文/譚洪安
四百八十年前,即公元1540年,一位34歲的天主教傳教士奉葡萄牙國王若奧三世(1502~1557年)派遣,以羅馬教皇保羅三世(1534~1549年在位)的使者名義航海東來。這位生於西班牙,曾在巴黎大學攻讀哲學的虔誠信徒,後來被天主教會稱為「歷史上最偉大傳教士」。
方濟各·沙勿略的事跡在西方世界廣為傳播。他輾轉印度果阿、馬六甲、日本本州島山口等地,1552年乘坐葡萄牙商船抵達珠江出海口西南方的上川島,當時此島為葡萄牙商人與中國沿海居民交接的「貿易之島」,距傳統貿易大港廣州不過50海裡之遙。但他未能踏上所嚮往的中國內陸一步,不久便因病魂留川島。
與19世紀中葉法國人在上川島修建的沙勿略墓堂、紀念碑隔水相望,有一座俯瞰海灣、山勢陡峭的棋盤山,傳說是清嘉慶年間(1796~1820年)橫行廣東沿海的大海盜張保仔藏身洞窟所在地。
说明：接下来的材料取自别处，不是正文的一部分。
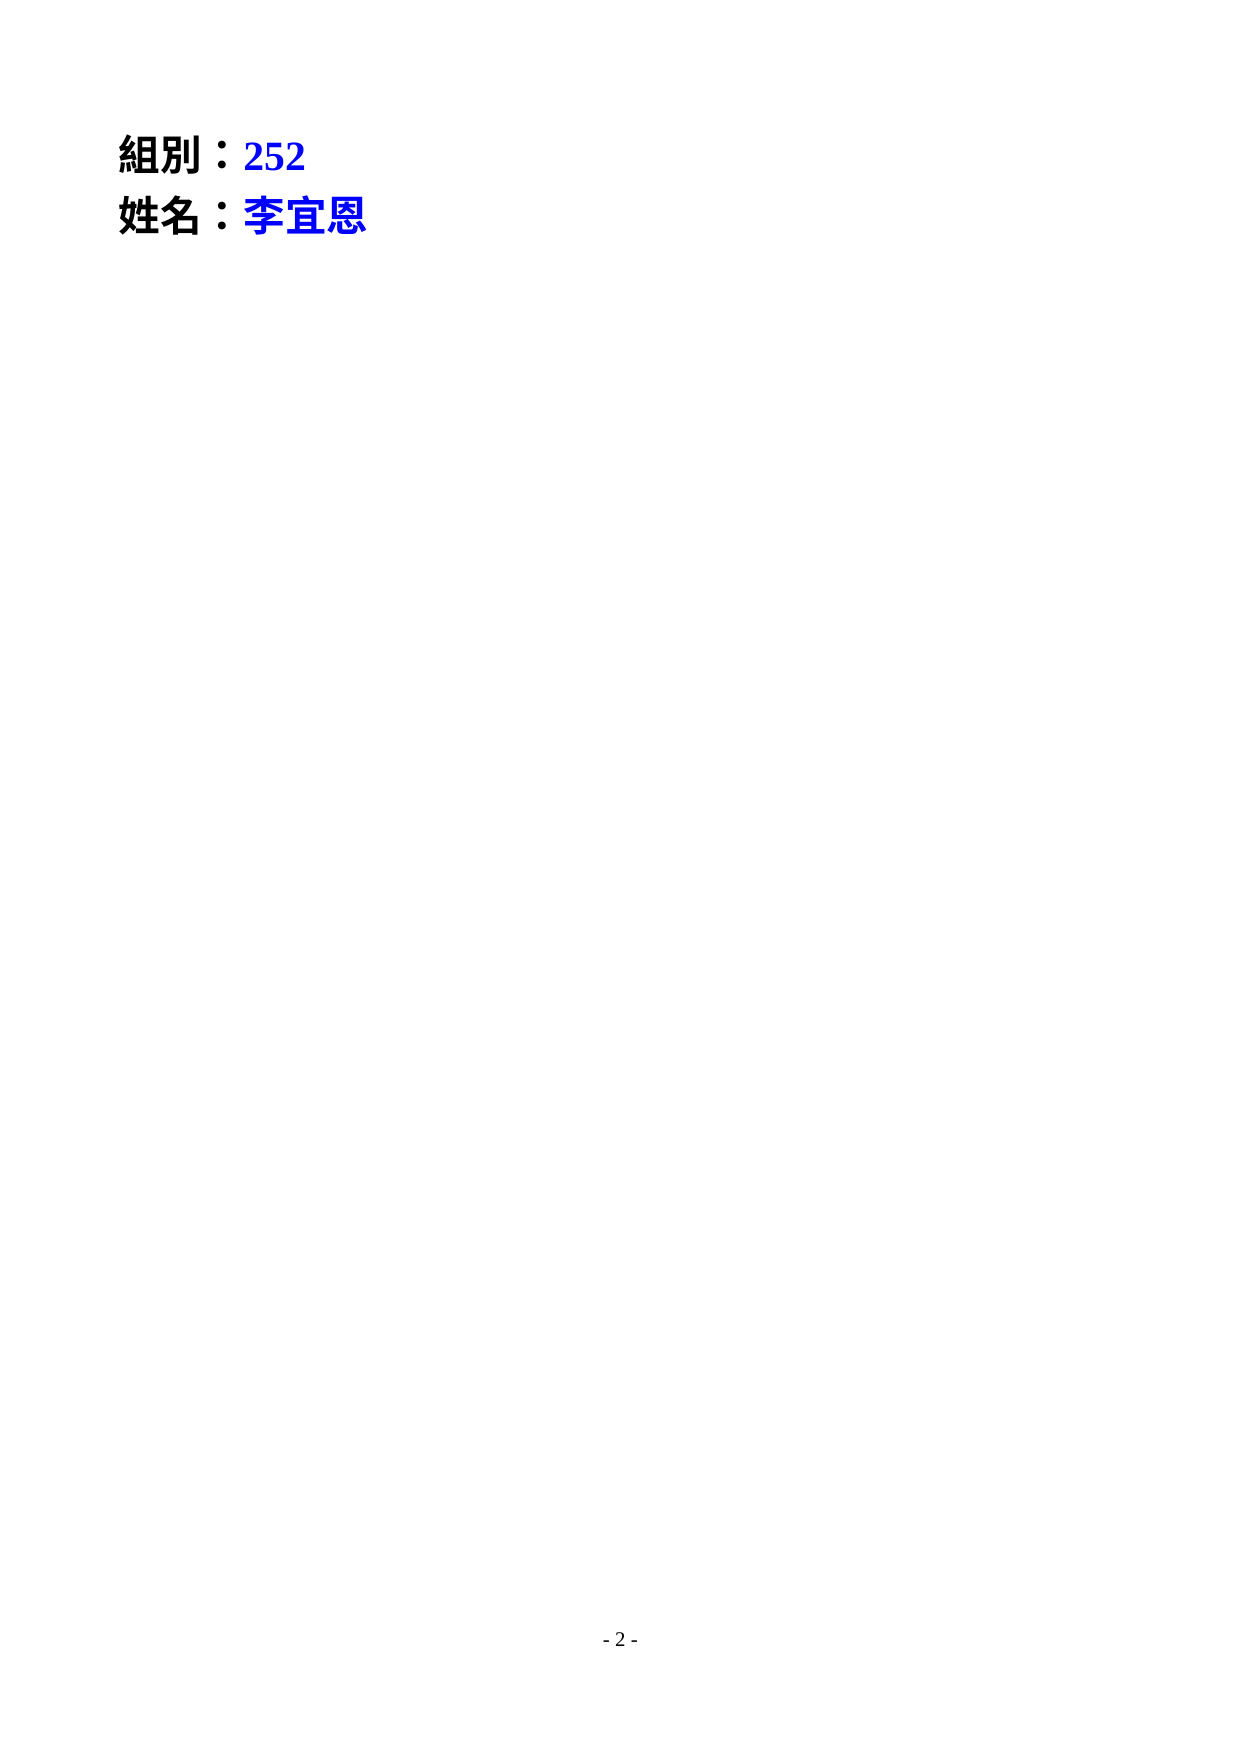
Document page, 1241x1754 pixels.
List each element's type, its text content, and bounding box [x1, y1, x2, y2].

text 組別：252 [118, 122, 1122, 183]
text 姓名：李宜恩 [118, 183, 1122, 243]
一個自歐陸萬裡浮海東來篤實傳教,一個令大清朝野聞風色變而民間交口相傳,兩位海上傳奇跨越時空、看似偶然的聚合,讓南海之濱水天一色的上川島,成為回望近世以來波濤起伏的亞洲海洋社會與貿易風雲的寧靜港灣。
陳奉林(北京師範大學歷史學院教授)
長期以來,中國一直被認為是農業文明國家,重陸輕海,重農輕商,對海洋比較陌生,沒有取得海洋利用的實績。但通過對日本東洋史京都學派著名代表桑原騭藏《中國阿剌伯海上交通史》(以下簡稱《交通史》)的研讀,我們深化了對中外交通史重要性的認識。
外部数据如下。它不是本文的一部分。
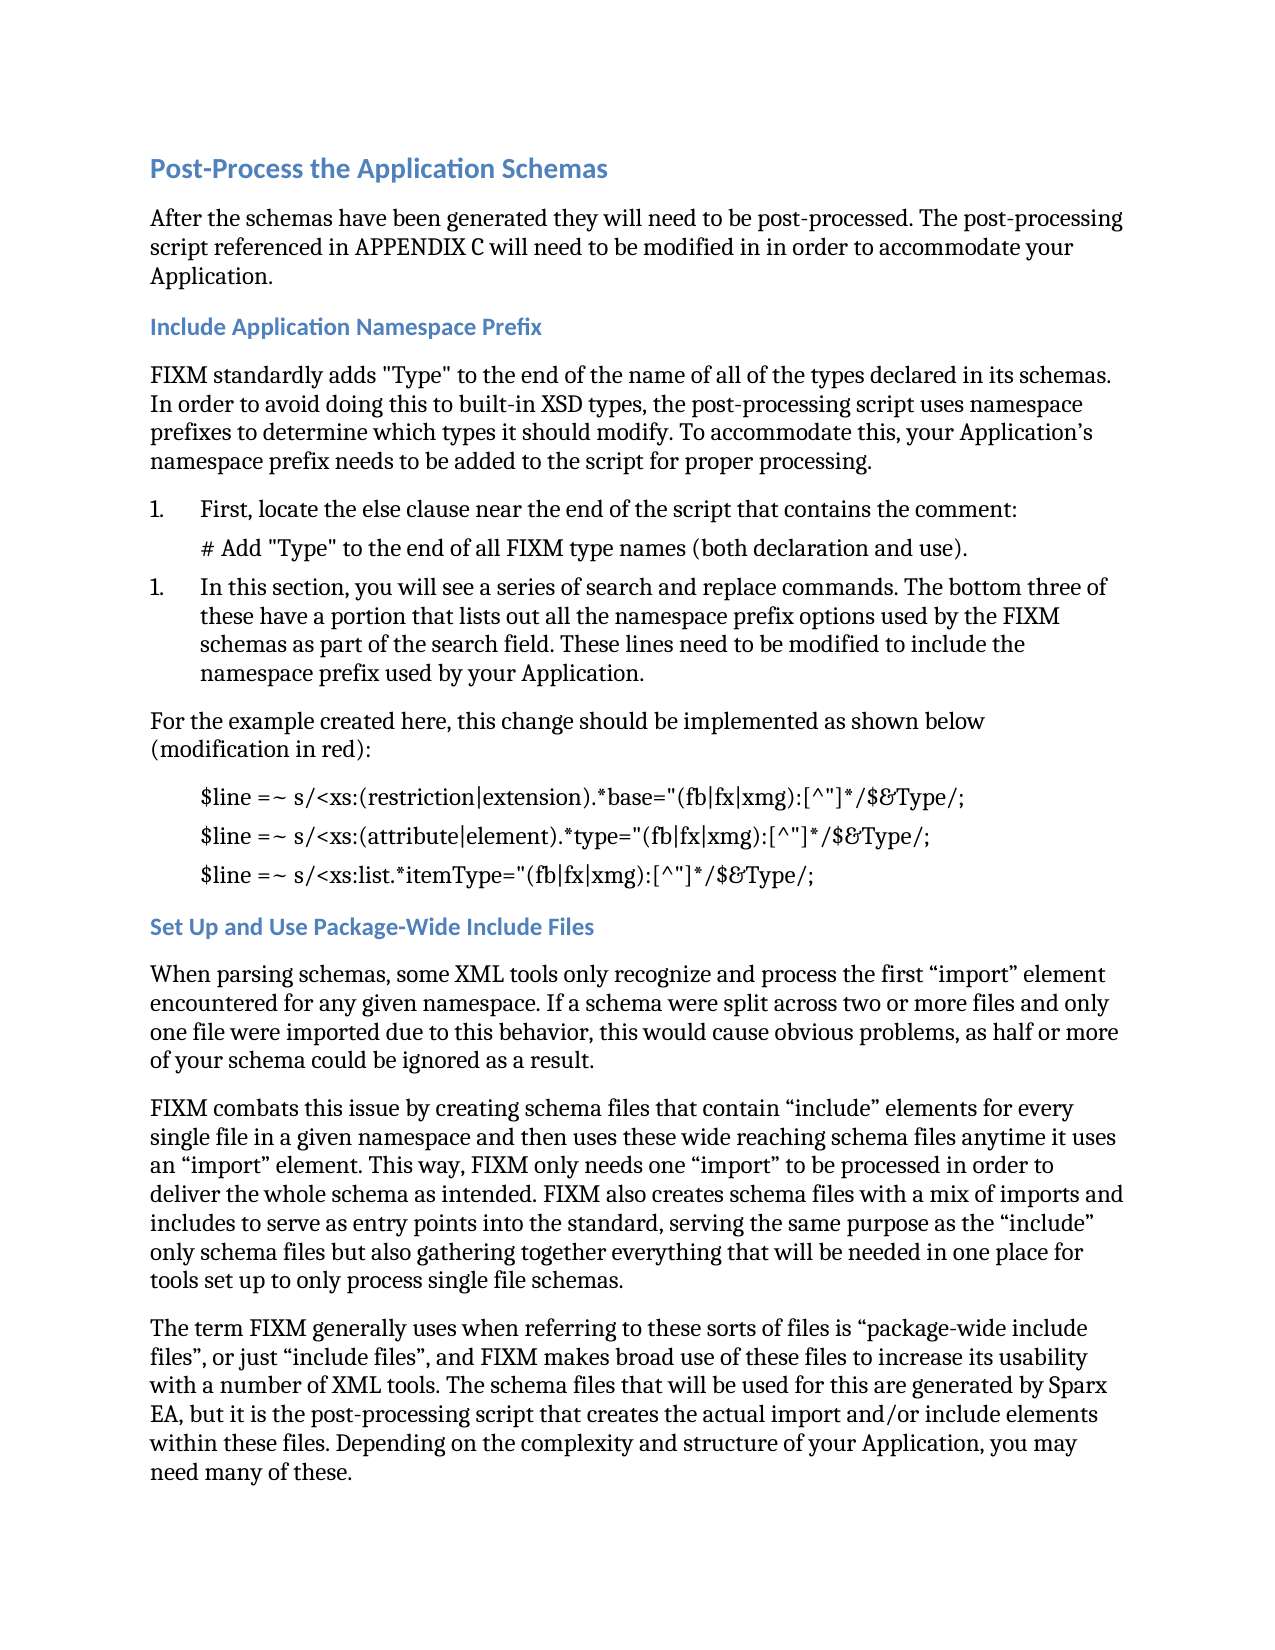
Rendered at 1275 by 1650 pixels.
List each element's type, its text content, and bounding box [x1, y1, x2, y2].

text FIXM standardly adds "Type" to the end of the name of all of the types declared in its schemas. In order to avoid doing this to built-in XSD types, the post-processing script uses namespace prefixes to determine which types it should modify. To accommodate this, your Application’s namespace prefix needs to be added to the script for proper processing. [150, 361, 1125, 476]
text For the example created here, this change should be implemented as shown below (modification in red): [150, 707, 1125, 764]
subtitle Post-Process the Application Schemas [150, 150, 1125, 186]
text $line =~ s/<xs:list.*itemType="(fb|fx|xmg):[^"]*/$&Type/; [200, 861, 1075, 890]
text After the schemas have been generated they will need to be post-processed. The post-processing script referenced in APPENDIX C will need to be modified in in order to accommodate your Application. [150, 204, 1125, 291]
subtitle Include Application Namespace Prefix [150, 311, 1125, 342]
text When parsing schemas, some XML tools only recognize and process the first “import” element encountered for any given namespace. If a schema were split across two or more files and only one file were imported due to this behavior, this would cause obvious problems, as half or more of your schema could be ignored as a result. [150, 960, 1125, 1075]
text $line =~ s/<xs:(attribute|element).*type="(fb|fx|xmg):[^"]*/$&Type/; [200, 822, 1075, 851]
subtitle Set Up and Use Package-Wide Include Files [150, 911, 1125, 941]
text FIXM combats this issue by creating schema files that contain “include” elements for every single file in a given namespace and then uses these wide reaching schema files anytime it uses an “import” element. This way, FIXM only needs one “import” to be processed in order to deliver the whole schema as intended. FIXM also creates schema files with a mix of imports and includes to serve as entry points into the standard, serving the same purpose as the “include” only schema files but also gathering together everything that will be needed in one place for tools set up to only process single file schemas. [150, 1094, 1125, 1295]
text $line =~ s/<xs:(restriction|extension).*base="(fb|fx|xmg):[^"]*/$&Type/; [200, 783, 1075, 812]
text # Add "Type" to the end of all FIXM type names (both declaration and use). [200, 534, 1075, 562]
list First, locate the else clause near the end of the script that contains the comment: [150, 494, 1125, 523]
list In this section, you will see a series of search and replace commands. The bottom three of these have a portion that lists out all the namespace prefix options used by the FIXM schemas as part of the search field. These lines need to be modified to include the namespace prefix used by your Application. [150, 573, 1125, 688]
text The term FIXM generally uses when referring to these sorts of files is “package-wide include files”, or just “include files”, and FIXM makes broad use of these files to increase its usability with a number of XML tools. The schema files that will be used for this are generated by Sparx EA, but it is the post-processing script that creates the actual import and/or include elements within these files. Depending on the complexity and structure of your Application, you may need many of these. [150, 1314, 1125, 1486]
東方人開闢的海上貿易航線,為東西方政治、經濟、文化提供了交流的便利。這是一個多層次、多維度的雙向運動過程,完全有理由說海上交通帶動了「朝貢—貿易」關係,向中國儒家文化影響之外的印度洋地區擴展,為後來歐洲航海家在這一地區航海和貿易創造了前提。不論是桑原的作品還是古文獻留下的材料,都證明中國人已走出國門,參與「西太平洋—印度洋—波斯灣」的海上貿易,加入國際市場的競爭與合作。《交通史》使我們對中國古代社會有了更進一步的認識,尤其是中國社會對外來人員、文化、商品採取的開放態度,讓人刮目相看;中國社會對外來文明與文化所持的匯通中外的開放態度,讓我們多有教益。
中國與印度洋世界的海上交通,不僅把中國文明—文化傳播到了印度洋地區,更為重要的是通過海上交通把西方的文明成果輸入到中國市場,甚至可以說促進了這一地區早期全球化。東方大量的古史材料已經表明,僅把全球化肇始定位於16世紀由歐洲人開啟的大航海時代不是完全正確的,還應看到東方人在溝通中西方交往中的作用和前期鋪墊。
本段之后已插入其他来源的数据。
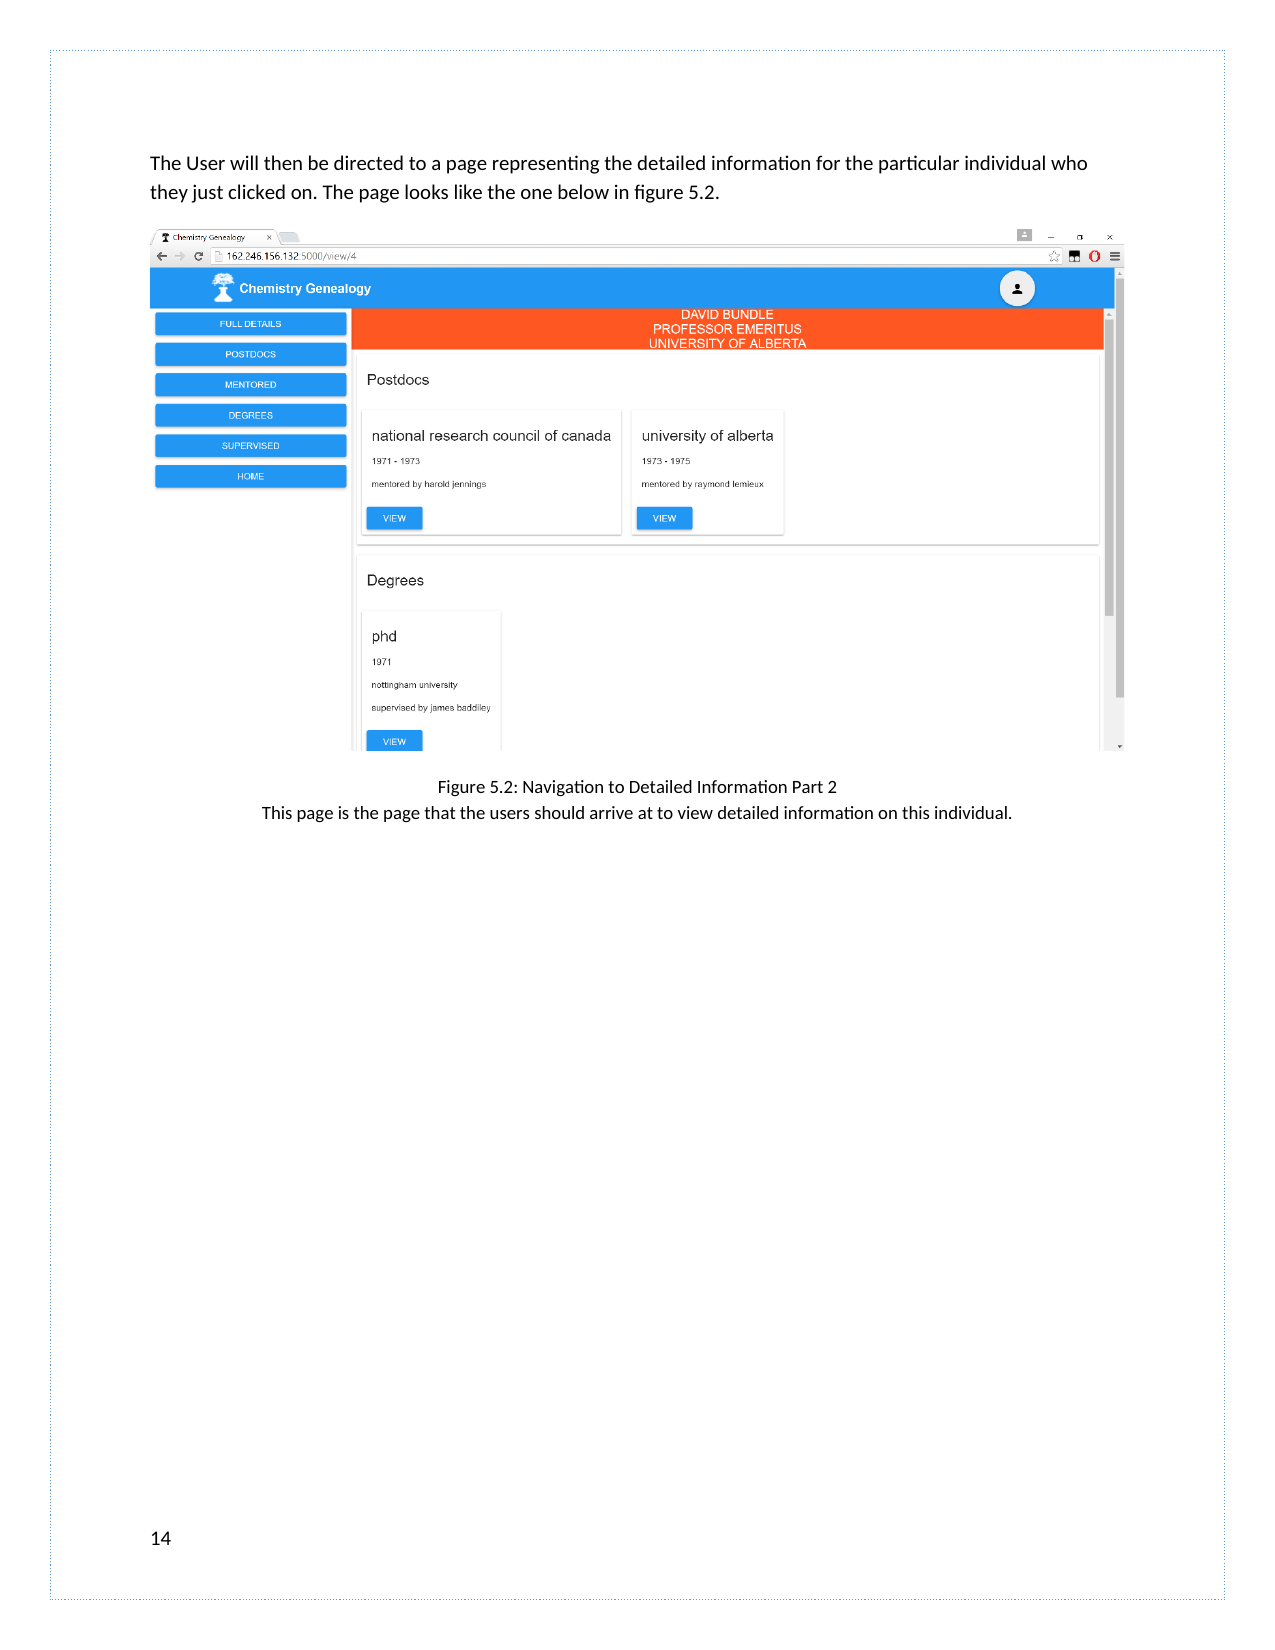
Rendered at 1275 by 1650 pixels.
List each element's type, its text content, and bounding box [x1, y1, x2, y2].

picture [150, 229, 1125, 751]
text Figure 5.2: Navigation to Detailed Information Part 2 This page is the page that the users should arrive at to view detailed information on this individual. [150, 775, 1125, 824]
text The User will then be directed to a page representing the detailed information for the particular individual who they just clicked on. The page looks like the one below in figure 5.2. [150, 150, 1125, 204]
正如阿拉伯作家在《中國印度見聞錄》(編按:大約成書於公元9世紀中葉即唐朝中期)中所說的:「波斯灣的商人乘坐中國人的大船才完成他們頭幾次越過中國南海的航行。我們認為阿曼人、中國人,也許還有一些我們無法考證的民族,都積極地參與了南海沿岸各國間重大的交易活動。」
作者始終是以羨慕的眼光看待中外交流的,並報以熱情的歡迎態度。外國的商品、人員、文化在南海和印度洋匯集,各國商人在互通有無、利己利人與互利中完成了文明的交流與構建,推動了「東亞—南亞—東非」的海上聯繫,促進了東方世界的早期全球化。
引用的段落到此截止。